S43A-4523:
No clear evidence for localized tidal triggering of earthquakes in the Japan region

Thursday, 18 December 2014
Wei Wang and Peter M Shearer, University of California San Diego, La Jolla, CA, United States
Abstract:
Because cyclical stressing rates from the Earth tides are typically much higher than the long-term buildup rate of tectonic stresses, many studies have searched for a possible correlation between earthquake occurrence and tidal phase. Although most of these studies find no clear relation between earthquakes and tides, evidence for at least some correlation has been found in a number of regions. Here we examine possible localized tidal triggering of earthquakes near Japan, including time periods before and after the 2010 Mw 9.1 Tohoku-Oki earthquake.
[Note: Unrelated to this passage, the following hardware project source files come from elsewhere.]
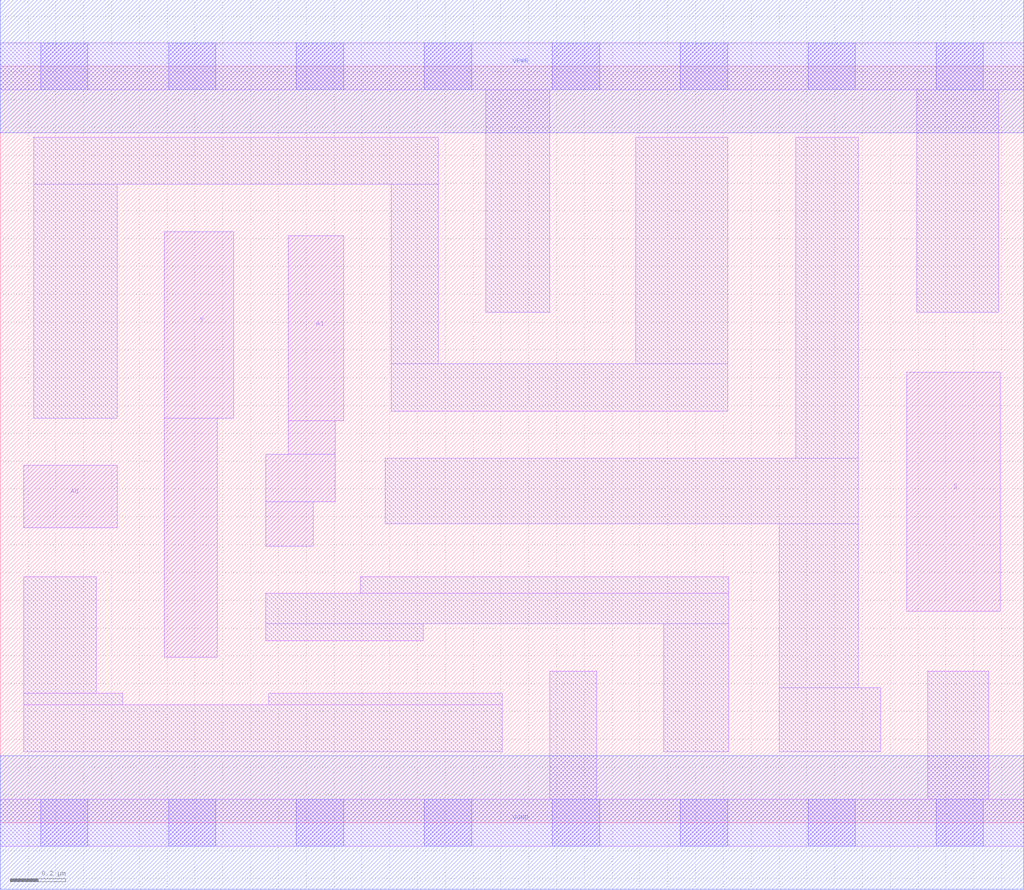
<source format=lef>
# Copyright 2020 The SkyWater PDK Authors
#
# Licensed under the Apache License, Version 2.0 (the "License");
# you may not use this file except in compliance with the License.
# You may obtain a copy of the License at
#
#     https://www.apache.org/licenses/LICENSE-2.0
#
# Unless required by applicable law or agreed to in writing, software
# distributed under the License is distributed on an "AS IS" BASIS,
# WITHOUT WARRANTIES OR CONDITIONS OF ANY KIND, either express or implied.
# See the License for the specific language governing permissions and
# limitations under the License.
#
# SPDX-License-Identifier: Apache-2.0

VERSION 5.7 ;
  NOWIREEXTENSIONATPIN ON ;
  DIVIDERCHAR "/" ;
  BUSBITCHARS "[]" ;
UNITS
  DATABASE MICRONS 200 ;
END UNITS
MACRO sky130_fd_sc_hd__mux2i_1
  CLASS CORE ;
  FOREIGN sky130_fd_sc_hd__mux2i_1 ;
  ORIGIN  0.000000  0.000000 ;
  SIZE  3.680000 BY  2.720000 ;
  SYMMETRY X Y R90 ;
  SITE unithd ;
  PIN A0
    ANTENNAGATEAREA  0.247500 ;
    DIRECTION INPUT ;
    USE SIGNAL ;
    PORT
      LAYER li1 ;
        RECT 0.085000 1.060000 0.420000 1.285000 ;
    END
  END A0
  PIN A1
    ANTENNAGATEAREA  0.247500 ;
    DIRECTION INPUT ;
    USE SIGNAL ;
    PORT
      LAYER li1 ;
        RECT 0.955000 0.995000 1.125000 1.155000 ;
        RECT 0.955000 1.155000 1.205000 1.325000 ;
        RECT 1.035000 1.325000 1.205000 1.445000 ;
        RECT 1.035000 1.445000 1.235000 2.110000 ;
    END
  END A1
  PIN S
    ANTENNAGATEAREA  0.495000 ;
    DIRECTION INPUT ;
    USE SIGNAL ;
    PORT
      LAYER li1 ;
        RECT 3.260000 0.760000 3.595000 1.620000 ;
    END
  END S
  PIN Y
    ANTENNADIFFAREA  0.480500 ;
    DIRECTION OUTPUT ;
    USE SIGNAL ;
    PORT
      LAYER li1 ;
        RECT 0.590000 0.595000 0.780000 1.455000 ;
        RECT 0.590000 1.455000 0.840000 2.125000 ;
    END
  END Y
  PIN VGND
    DIRECTION INOUT ;
    SHAPE ABUTMENT ;
    USE GROUND ;
    PORT
      LAYER met1 ;
        RECT 0.000000 -0.240000 3.680000 0.240000 ;
    END
  END VGND
  PIN VPWR
    DIRECTION INOUT ;
    SHAPE ABUTMENT ;
    USE POWER ;
    PORT
      LAYER met1 ;
        RECT 0.000000 2.480000 3.680000 2.960000 ;
    END
  END VPWR
  OBS
    LAYER li1 ;
      RECT 0.000000 -0.085000 3.680000 0.085000 ;
      RECT 0.000000  2.635000 3.680000 2.805000 ;
      RECT 0.085000  0.255000 1.805000 0.425000 ;
      RECT 0.085000  0.425000 0.440000 0.465000 ;
      RECT 0.085000  0.465000 0.345000 0.885000 ;
      RECT 0.120000  1.455000 0.420000 2.295000 ;
      RECT 0.120000  2.295000 1.575000 2.465000 ;
      RECT 0.955000  0.655000 1.520000 0.715000 ;
      RECT 0.955000  0.715000 2.620000 0.825000 ;
      RECT 0.965000  0.425000 1.805000 0.465000 ;
      RECT 1.295000  0.825000 2.620000 0.885000 ;
      RECT 1.385000  1.075000 3.085000 1.310000 ;
      RECT 1.405000  1.480000 2.615000 1.650000 ;
      RECT 1.405000  1.650000 1.575000 2.295000 ;
      RECT 1.745000  1.835000 1.975000 2.635000 ;
      RECT 1.975000  0.085000 2.145000 0.545000 ;
      RECT 2.285000  1.650000 2.615000 2.465000 ;
      RECT 2.385000  0.255000 2.620000 0.715000 ;
      RECT 2.800000  0.255000 3.165000 0.485000 ;
      RECT 2.800000  0.485000 3.085000 1.075000 ;
      RECT 2.860000  1.310000 3.085000 2.465000 ;
      RECT 3.295000  1.835000 3.590000 2.635000 ;
      RECT 3.335000  0.085000 3.555000 0.545000 ;
    LAYER mcon ;
      RECT 0.145000 -0.085000 0.315000 0.085000 ;
      RECT 0.145000  2.635000 0.315000 2.805000 ;
      RECT 0.605000 -0.085000 0.775000 0.085000 ;
      RECT 0.605000  2.635000 0.775000 2.805000 ;
      RECT 1.065000 -0.085000 1.235000 0.085000 ;
      RECT 1.065000  2.635000 1.235000 2.805000 ;
      RECT 1.525000 -0.085000 1.695000 0.085000 ;
      RECT 1.525000  2.635000 1.695000 2.805000 ;
      RECT 1.985000 -0.085000 2.155000 0.085000 ;
      RECT 1.985000  2.635000 2.155000 2.805000 ;
      RECT 2.445000 -0.085000 2.615000 0.085000 ;
      RECT 2.445000  2.635000 2.615000 2.805000 ;
      RECT 2.905000 -0.085000 3.075000 0.085000 ;
      RECT 2.905000  2.635000 3.075000 2.805000 ;
      RECT 3.365000 -0.085000 3.535000 0.085000 ;
      RECT 3.365000  2.635000 3.535000 2.805000 ;
  END
END sky130_fd_sc_hd__mux2i_1
END LIBRARY

</source>
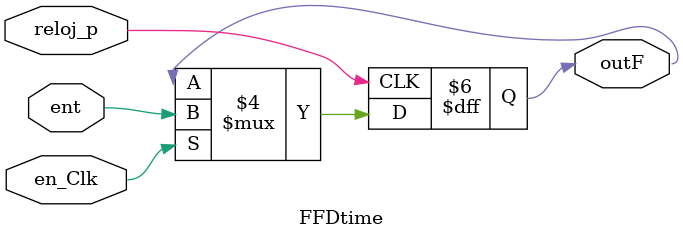
<source format=v>
`timescale 1ns / 1ps

module FFDtime(
    input reloj_p, 
    input en_Clk,
    input ent,
    output reg outF=0
    );
    
    always @ (posedge reloj_p) begin
    if (en_Clk==1)
        outF <= ent;   
    end
    
endmodule

</source>
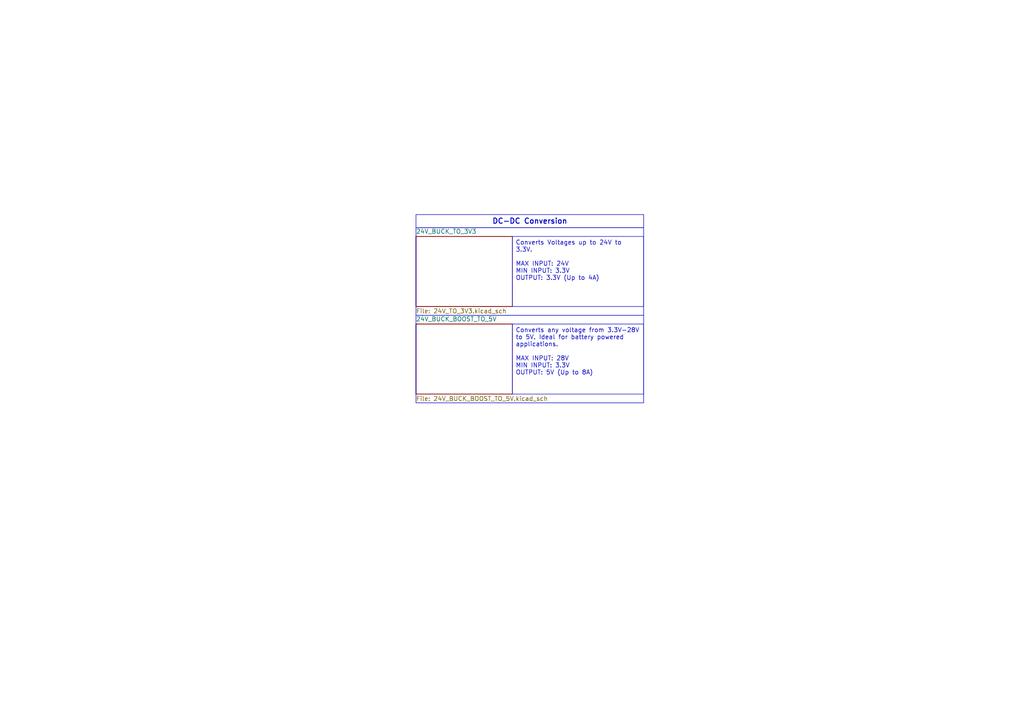
<source format=kicad_sch>
(kicad_sch
	(version 20250114)
	(generator "eeschema")
	(generator_version "9.0")
	(uuid "6a31c4cb-97b2-4b9c-a2d7-f8ff8503f1fc")
	(paper "A4")
	(title_block
		(title "Modular PSU")
		(company "DanWave Design")
		(comment 1 "Design By: Daniel Manla")
		(comment 2 "Open Hardware")
	)
	(lib_symbols)
	(rectangle
		(start 120.65 66.04)
		(end 186.69 91.44)
		(stroke
			(width 0)
			(type default)
		)
		(fill
			(type none)
		)
		(uuid 3b958f4c-6006-459c-842a-ee5a64fe1e5c)
	)
	(rectangle
		(start 120.65 91.44)
		(end 186.69 116.84)
		(stroke
			(width 0)
			(type default)
		)
		(fill
			(type none)
		)
		(uuid 960316c9-6c5b-4b1e-8647-95a4da991269)
	)
	(text_box "Converts any voltage from 3.3V-28V to 5V. Ideal for battery powered applications.\n\nMAX INPUT: 28V\nMIN INPUT: 3.3V\nOUTPUT: 5V (Up to 8A)"
		(exclude_from_sim no)
		(at 148.59 93.98 0)
		(size 38.1 20.32)
		(margins 0.9525 0.9525 0.9525 0.9525)
		(stroke
			(width 0)
			(type solid)
		)
		(fill
			(type none)
		)
		(effects
			(font
				(size 1.27 1.27)
			)
			(justify left top)
		)
		(uuid "79f26817-7e47-458c-a956-4e8ae24eb446")
	)
	(text_box "DC-DC Conversion"
		(exclude_from_sim no)
		(at 120.65 62.23 0)
		(size 66.04 3.81)
		(margins 0.9525 0.9525 0.9525 0.9525)
		(stroke
			(width 0)
			(type solid)
		)
		(fill
			(type none)
		)
		(effects
			(font
				(size 1.524 1.524)
				(thickness 0.254)
				(bold yes)
			)
			(justify top)
		)
		(uuid "cea3dcad-ee50-4c1a-8b31-bd9e01bd8dda")
	)
	(text_box "Converts Voltages up to 24V to 3.3V. \n\nMAX INPUT: 24V\nMIN INPUT: 3.3V\nOUTPUT: 3.3V (Up to 4A)"
		(exclude_from_sim no)
		(at 148.59 68.58 0)
		(size 38.1 20.32)
		(margins 0.9525 0.9525 0.9525 0.9525)
		(stroke
			(width 0)
			(type solid)
		)
		(fill
			(type none)
		)
		(effects
			(font
				(size 1.27 1.27)
			)
			(justify left top)
		)
		(uuid "f60df77b-be81-4453-8fe8-e5d4c38d64be")
	)
	(sheet
		(at 120.65 68.58)
		(size 27.94 20.32)
		(exclude_from_sim no)
		(in_bom yes)
		(on_board yes)
		(dnp no)
		(fields_autoplaced yes)
		(stroke
			(width 0.1524)
			(type solid)
		)
		(fill
			(color 0 0 0 0.0000)
		)
		(uuid "808f6f35-dc39-4bfd-a142-fcd2d3c3bcea")
		(property "Sheetname" "24V_BUCK_TO_3V3"
			(at 120.65 67.8684 0)
			(effects
				(font
					(size 1.27 1.27)
				)
				(justify left bottom)
			)
		)
		(property "Sheetfile" "24V_TO_3V3.kicad_sch"
			(at 120.65 89.4846 0)
			(effects
				(font
					(size 1.27 1.27)
				)
				(justify left top)
			)
		)
		(instances
			(project "ModularPSU"
				(path "/4bef1c7d-223e-45cc-b002-ac71b5420af1/78eae071-522b-4750-abcb-34d665f64673"
					(page "13")
				)
			)
		)
	)
	(sheet
		(at 120.65 93.98)
		(size 27.94 20.32)
		(exclude_from_sim no)
		(in_bom yes)
		(on_board yes)
		(dnp no)
		(fields_autoplaced yes)
		(stroke
			(width 0.1524)
			(type solid)
		)
		(fill
			(color 0 0 0 0.0000)
		)
		(uuid "cbb8041d-47e2-4c22-a315-fd33910b7a8f")
		(property "Sheetname" "24V_BUCK_BOOST_TO_5V"
			(at 120.65 93.2684 0)
			(effects
				(font
					(size 1.27 1.27)
				)
				(justify left bottom)
			)
		)
		(property "Sheetfile" "24V_BUCK_BOOST_TO_5V.kicad_sch"
			(at 120.65 114.8846 0)
			(effects
				(font
					(size 1.27 1.27)
				)
				(justify left top)
			)
		)
		(instances
			(project "ModularPSU"
				(path "/4bef1c7d-223e-45cc-b002-ac71b5420af1/78eae071-522b-4750-abcb-34d665f64673"
					(page "4")
				)
			)
		)
	)
)

</source>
Ideally studies of possible tidal triggering of earthquakes should compute the tidal stresses on the earthquake faults to establish directly when earthquakes should be encouraged and discouraged. However, because event catalogs typically only include focal mechanisms for relatively large earthquakes, this prevents analysis of the much more numerous smaller events. Here we adopt the simpler approach of searching for non-random distributions of event times with respect to tidal phase, without establishing any explicit relationship to stress or the most likely tidal phase to promote triggering. Our method could fail to detect tidal triggering if a variety of focal mechanisms are present in a region, which trigger at different times during the tidal cycle. However, because nearby events typically have similar focal mechanisms, it is likely that sufficiently localized regions will show clear peaks in occurrence time phase if tidal triggering is present. We examine 74610 earthquakes of M ≥ 3 from the JMA catalog from Jan. 2000 to Apr. 2013. We experiment by dividing the data into cells with a range of spatial (0.2, 1.0, 1.5) and temporal dimensions (100, 200, 400 days). We compute p-values using Schuster's test applied to the distribution of events times with respect to both semidiurnal and semimonthly tidal phase. Because these p-values may be biased by temporal earthquake clustering (e.g., aftershock sequences), we apply two different declustering methods, including that of Reasenberg [1985] and an approach that retains only one event per tidal cycle per phase increment. Our results show a wide range of p-values for the localized earthquake bins, but the number of bins with very small p-values (e.g., p ≤ 0.05) is no more than might be expected due to random chance.